:: GIVEN ENTRIES

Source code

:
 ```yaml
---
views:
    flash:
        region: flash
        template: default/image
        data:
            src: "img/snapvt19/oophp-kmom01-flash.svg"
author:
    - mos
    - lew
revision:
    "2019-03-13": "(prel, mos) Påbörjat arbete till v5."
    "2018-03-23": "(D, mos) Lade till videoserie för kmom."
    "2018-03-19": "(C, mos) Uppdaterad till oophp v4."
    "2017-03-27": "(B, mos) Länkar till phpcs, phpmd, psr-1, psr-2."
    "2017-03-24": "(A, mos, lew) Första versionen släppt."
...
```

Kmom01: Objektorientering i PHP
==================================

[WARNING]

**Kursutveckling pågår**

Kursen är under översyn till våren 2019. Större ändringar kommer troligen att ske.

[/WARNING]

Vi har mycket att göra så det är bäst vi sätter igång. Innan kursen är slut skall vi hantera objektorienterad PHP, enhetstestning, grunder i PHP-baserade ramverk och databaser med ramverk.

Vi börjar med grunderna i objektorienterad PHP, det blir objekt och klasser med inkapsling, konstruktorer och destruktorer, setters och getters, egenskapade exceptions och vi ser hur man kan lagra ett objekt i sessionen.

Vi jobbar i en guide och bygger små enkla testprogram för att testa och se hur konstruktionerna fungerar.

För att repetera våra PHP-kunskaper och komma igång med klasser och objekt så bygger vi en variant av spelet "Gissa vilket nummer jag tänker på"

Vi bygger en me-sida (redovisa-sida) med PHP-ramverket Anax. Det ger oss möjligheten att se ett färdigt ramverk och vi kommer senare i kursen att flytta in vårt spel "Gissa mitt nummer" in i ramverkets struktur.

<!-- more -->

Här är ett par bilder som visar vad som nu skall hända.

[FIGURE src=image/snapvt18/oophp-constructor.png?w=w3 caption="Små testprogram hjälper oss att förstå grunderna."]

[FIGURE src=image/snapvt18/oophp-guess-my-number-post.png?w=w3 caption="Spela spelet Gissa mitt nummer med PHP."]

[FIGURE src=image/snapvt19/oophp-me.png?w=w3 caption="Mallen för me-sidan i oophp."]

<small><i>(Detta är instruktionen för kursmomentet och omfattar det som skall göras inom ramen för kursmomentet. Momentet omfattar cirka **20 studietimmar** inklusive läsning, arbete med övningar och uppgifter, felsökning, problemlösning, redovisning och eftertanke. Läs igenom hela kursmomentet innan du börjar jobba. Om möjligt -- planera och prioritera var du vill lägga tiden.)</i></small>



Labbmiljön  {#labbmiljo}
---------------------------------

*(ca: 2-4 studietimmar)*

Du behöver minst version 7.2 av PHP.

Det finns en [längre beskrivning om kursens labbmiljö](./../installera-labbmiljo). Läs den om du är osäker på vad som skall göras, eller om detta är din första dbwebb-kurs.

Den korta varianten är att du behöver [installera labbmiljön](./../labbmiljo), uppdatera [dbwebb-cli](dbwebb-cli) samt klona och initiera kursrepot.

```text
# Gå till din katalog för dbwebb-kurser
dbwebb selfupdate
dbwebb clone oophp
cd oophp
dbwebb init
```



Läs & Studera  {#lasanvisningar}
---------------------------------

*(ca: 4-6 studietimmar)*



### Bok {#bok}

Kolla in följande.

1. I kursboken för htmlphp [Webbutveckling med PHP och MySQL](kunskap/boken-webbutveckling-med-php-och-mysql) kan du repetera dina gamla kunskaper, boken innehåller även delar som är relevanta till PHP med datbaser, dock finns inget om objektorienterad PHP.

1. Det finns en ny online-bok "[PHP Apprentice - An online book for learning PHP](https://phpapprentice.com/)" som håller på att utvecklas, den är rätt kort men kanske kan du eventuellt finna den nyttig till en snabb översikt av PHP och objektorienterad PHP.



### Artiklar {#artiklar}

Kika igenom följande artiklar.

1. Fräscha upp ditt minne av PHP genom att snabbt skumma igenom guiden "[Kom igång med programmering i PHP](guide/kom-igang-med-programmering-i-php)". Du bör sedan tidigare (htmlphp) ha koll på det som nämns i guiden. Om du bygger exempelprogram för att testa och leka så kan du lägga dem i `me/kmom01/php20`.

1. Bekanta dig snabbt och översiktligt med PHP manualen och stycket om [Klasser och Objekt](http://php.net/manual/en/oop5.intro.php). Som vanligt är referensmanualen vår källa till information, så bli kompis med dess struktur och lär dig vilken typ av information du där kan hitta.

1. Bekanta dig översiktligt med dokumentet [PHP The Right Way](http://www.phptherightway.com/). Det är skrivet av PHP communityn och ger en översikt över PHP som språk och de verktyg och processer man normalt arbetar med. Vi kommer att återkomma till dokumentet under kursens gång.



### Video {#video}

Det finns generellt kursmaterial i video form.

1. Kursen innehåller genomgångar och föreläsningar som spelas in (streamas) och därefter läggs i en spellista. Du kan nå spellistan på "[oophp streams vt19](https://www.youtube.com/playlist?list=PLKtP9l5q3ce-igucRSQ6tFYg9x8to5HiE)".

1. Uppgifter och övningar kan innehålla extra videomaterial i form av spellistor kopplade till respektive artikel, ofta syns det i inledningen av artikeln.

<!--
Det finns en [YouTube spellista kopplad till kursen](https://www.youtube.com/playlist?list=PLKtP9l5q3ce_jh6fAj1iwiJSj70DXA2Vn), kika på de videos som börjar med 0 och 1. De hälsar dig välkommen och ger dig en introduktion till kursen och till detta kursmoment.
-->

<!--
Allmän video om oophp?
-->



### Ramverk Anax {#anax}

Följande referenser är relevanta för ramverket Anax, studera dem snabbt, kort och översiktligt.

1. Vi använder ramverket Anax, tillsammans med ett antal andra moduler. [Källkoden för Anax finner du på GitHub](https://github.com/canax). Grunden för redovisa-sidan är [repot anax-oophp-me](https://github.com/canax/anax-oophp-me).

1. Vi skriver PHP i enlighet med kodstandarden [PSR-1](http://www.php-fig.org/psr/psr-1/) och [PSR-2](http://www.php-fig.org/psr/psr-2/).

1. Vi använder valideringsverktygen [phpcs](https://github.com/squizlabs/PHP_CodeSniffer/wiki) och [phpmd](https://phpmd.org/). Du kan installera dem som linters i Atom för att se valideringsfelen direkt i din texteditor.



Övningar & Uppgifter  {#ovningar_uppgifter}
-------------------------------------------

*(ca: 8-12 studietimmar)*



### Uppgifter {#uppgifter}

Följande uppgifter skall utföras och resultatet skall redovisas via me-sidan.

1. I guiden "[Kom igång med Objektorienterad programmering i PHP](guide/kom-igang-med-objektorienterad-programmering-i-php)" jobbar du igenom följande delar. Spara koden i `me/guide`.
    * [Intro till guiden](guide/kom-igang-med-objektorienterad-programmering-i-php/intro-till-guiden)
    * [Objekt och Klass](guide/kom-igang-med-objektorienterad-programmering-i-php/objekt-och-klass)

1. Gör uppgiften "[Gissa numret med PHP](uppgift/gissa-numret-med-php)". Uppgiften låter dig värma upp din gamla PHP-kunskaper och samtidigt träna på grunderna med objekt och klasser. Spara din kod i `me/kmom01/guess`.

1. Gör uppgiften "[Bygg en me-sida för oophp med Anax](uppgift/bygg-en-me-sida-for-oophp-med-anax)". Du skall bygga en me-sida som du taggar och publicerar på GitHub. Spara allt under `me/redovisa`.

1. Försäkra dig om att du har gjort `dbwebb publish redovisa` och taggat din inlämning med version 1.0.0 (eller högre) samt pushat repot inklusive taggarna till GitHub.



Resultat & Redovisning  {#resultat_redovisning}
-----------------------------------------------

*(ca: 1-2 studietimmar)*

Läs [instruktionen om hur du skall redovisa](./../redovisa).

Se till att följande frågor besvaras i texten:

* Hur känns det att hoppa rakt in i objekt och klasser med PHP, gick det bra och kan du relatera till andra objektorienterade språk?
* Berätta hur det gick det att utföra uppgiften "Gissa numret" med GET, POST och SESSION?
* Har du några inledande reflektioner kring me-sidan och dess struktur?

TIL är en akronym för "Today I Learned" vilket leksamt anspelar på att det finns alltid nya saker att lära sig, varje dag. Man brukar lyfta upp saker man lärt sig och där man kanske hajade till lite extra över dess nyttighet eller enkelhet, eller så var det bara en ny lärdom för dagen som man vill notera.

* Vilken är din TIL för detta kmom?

::::

▶ WHAT THE EXERCISE ASKS:
Go over the listing above and return each line with "guess".

▶ WRITTEN ANSWER:
[FIGURE src=image/snapvt18/oophp-guess-my-number-post.png?w=w3 caption="Spela spelet Gissa mitt nummer med PHP."]
1. Gör uppgiften "[Gissa numret med PHP](uppgift/gissa-numret-med-php)". Uppgiften låter dig värma upp din gamla PHP-kunskaper och samtidigt träna på grunderna med objekt och klasser. Spara din kod i `me/kmom01/guess`.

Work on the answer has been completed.